El valor de un actor

El valor de un actor

De un actor lo decisivo es su valor. No su valentía, que se le supone por dedicarse actualmente al teatro; ni tampoco su precio ahora, dado el estado precario de esta profesión, al menos, en nuestra Comunitat. Un actor puede adquirir valor en y para la sociedad en la que trabaja, si se juntan dos factores. De un lado, lo que decide hacer el actor, el modo con que aborda sus personajes, el compromiso con la cultura de su país; del otro lado, los espectadores, cuando identifican a sus actores y personajes. Ahí, en ese encuentro, nace el valor de un actor para la sociedad que lo reconoce.

Pep Cortés es un gran valor valenciano, y debiera serlo en el futuro, más allá de los homenajes y funerales que se le quieran rendir, ahora, ya a destiempo. Su puesta en valor por las instituciones culturales valencianas actuales, se habría producido si éstas hubieran propiciado ocasión de que el público lo disfrutara, y de que los actores jóvenes hubieran podido aprender de su teatro, un arte que se aprende por transmisión entre personas. No es el momento de aprovechar la marcha de Pep Cortés para juzgar la situación del teatro valenciano, un panorama del que todos somos responsables. En lugar de este oportunismo, lo pertinente es plantear qué pierde una sociedad cuando muere o se marcha a otro lugar un gran actor suyo. Porque llegar a ese estatuto le cuesta mucho a la sociedad, años de proyecto, hasta alcanzar que el público esté dispuesto a acudir, aplaudir, juzgar y sostener a sus actores.

Pep Cortés es de los afortunados. Consiguió con su empeño ese estatuto de valor. Lo consiguió con lo que podríamos llamar un trabajo por vertebrar el País Valenciano. En Castelló, acompañando (me permitiré sólo resumir nombres) a Carles Pons. También lo hizo en Alcoi, de la Cassola Teatre a La Dependent. Menos huella visible imprimió en València, aunque Juanjo Prats sería otro nombre valioso. En esos lugares deja amigos, continuadores, familia, e hijos (que su amor no tenía límites). Y por supuesto, en Cataluña. En todos esos territorios practicó el verdadero compromiso, con minúsculas pero con grandeza.

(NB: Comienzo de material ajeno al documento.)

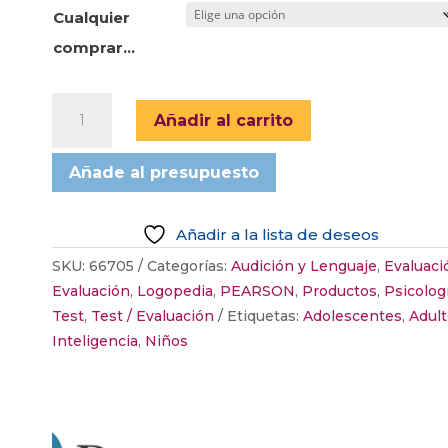
47,25 €
Cualquier
hasta
comprar...
414,75 €
PPVT-
Añadir al carrito
5,
TEST
Añade al presupuesto
DE
VOCABULARIO
EN
Añadir a la lista de deseos
IMÁGENES
SKU:
66705
Categorías:
Audición y Lenguaje
,
Evaluaci
PEABODY-
Evaluación
,
Logopedia
,
PEARSON
,
Productos
,
Psicolog
5
Test
,
Test / Evaluación
Etiquetas:
Adolescentes
,
Adul
Y
Inteligencia
,
Niños
EVT-
3,
TEST
DE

David Mamet explicaba que las gentes de teatro aman las anécdotas, pues cuando un actor cuenta que él «estuvo allí», afirma su duración en el tiempo. A veces el suceso desborda lo anecdótico, como le ocurrió a unos cuantos testigos que en el 2018 acudimos a La Rambleta a ver un musical de producción privada y catalana. Se trataba de una divertida versión de Con faldas y a lo loco. El personaje Osgood Fielding III, famoso por su respuesta a Jack Lemmon («¡Nadie es perfecto!»), lo interpretó Joe E. Brown, que en la película sólo tenía 67 años aunque aparentaba más. Lo contrario de Pep Cortés que al hacer ese personaje, debía tener unos 72 años, pero aparentaba muchos menos por su agilidad interpretativa, sus canciones y bailes, a pesar de su dolorosa historia de enfermedades, todas ellas graves.

Si rememoro ese estado físico, compatible con su entusiasmo actoral y humano, es para valorar mejor algo que ocurrió a la salida, cuando se nos acercó Pep. Y tal vez por el cansancio de la función, o por el poco público de la profesión que allí había acudido, dijo con voz frágil: «contadle a la gente que he actuado aquí estos días». Y yo, en casa, trastornado por esa fragilidad y habiendo reído mucho en la función, recordé lo que Hamlet, herido de muerte le dice a su amigo: «Ya basta, Horacio, me muero; tú vives: relata mi historia y mi causa a cuantos la ignoran. Si por mí sentiste algún cariño, vive con dolor en el cruel mundo, para contar mi historia».